* [Directions]
**A)** According to the text on fish waste, what goal has Lerøy set for 2030?
**B)** Reproduce everything in the text on fish waste from "That’s no problem" down to "percent by 2030.".
**C)** Name every kind of fish mentioned in the text on fish waste.

* [Text provided]
Have you thought about what happens to all of the bits of fish that don’t end up on your plate? We have. Long and hard – so we can minimise waste and make our food production as sustainable as possible.

If you go fishing, you might reel in a nice big fish and then clean it. Then you cook the meat in a pot or pan, but what about all of the bits you don’t eat: the bones, entrails, head, and maybe skin? Maybe they make a real feast for the gulls, your cat or the local fox.

That’s no problem if you’ve caught one cod or a couple of trout, but what about if each year you fish over 70,000 tonnes of cod, saithe and haddock, and slaughter almost 190,000 tonnes of salmon and trout? Then you have to be really smart about what you do with all of the leftover bits – and preferably stop anything going to waste.

Lerøy works hard to ensure that as much as possible of the fish is eaten. That’s why we have set ourselves a goal of reducing food waste at the Lerøy Group by 50 percent by 2030.

* [Material supplied]
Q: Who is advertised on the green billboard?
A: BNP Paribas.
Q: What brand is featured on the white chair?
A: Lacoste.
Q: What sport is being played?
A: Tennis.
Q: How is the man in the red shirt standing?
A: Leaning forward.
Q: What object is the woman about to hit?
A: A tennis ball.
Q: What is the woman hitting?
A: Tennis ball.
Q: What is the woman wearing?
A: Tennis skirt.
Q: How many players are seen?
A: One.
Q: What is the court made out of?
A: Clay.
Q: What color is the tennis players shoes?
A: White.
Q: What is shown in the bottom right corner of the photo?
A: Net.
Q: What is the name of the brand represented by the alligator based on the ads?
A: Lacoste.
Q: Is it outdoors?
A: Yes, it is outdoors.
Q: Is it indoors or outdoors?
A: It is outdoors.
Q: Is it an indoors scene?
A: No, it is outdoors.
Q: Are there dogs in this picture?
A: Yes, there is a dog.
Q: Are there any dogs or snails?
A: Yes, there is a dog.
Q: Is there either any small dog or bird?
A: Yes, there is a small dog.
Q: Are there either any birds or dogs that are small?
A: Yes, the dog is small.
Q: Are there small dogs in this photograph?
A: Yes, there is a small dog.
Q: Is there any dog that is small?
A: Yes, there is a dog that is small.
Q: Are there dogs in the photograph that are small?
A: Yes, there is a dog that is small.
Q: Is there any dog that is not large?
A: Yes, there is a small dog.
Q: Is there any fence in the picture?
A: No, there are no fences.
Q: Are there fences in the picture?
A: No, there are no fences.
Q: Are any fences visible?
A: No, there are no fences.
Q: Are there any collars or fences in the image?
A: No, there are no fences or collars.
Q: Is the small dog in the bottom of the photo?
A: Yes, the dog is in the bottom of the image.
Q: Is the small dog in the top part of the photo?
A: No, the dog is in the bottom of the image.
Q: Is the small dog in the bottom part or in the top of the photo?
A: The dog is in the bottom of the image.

* [Results by task]
**A)** To reduce food waste at the Lerøy Group by 50 percent by 2030.

**B)**
That’s no problem if you’ve caught one cod or a couple of trout, but what about if each year you fish over 70,000 tonnes of cod, saithe and haddock, and slaughter almost 190,000 tonnes of salmon and trout? Then you have to be really smart about what you do with all of the leftover bits – and preferably stop anything going to waste.

Lerøy works hard to ensure that as much as possible of the fish is eaten. That’s why we have set ourselves a goal of reducing food waste at the Lerøy Group by 50 percent by 2030.

**C)** cod, trout, saithe, haddock, salmon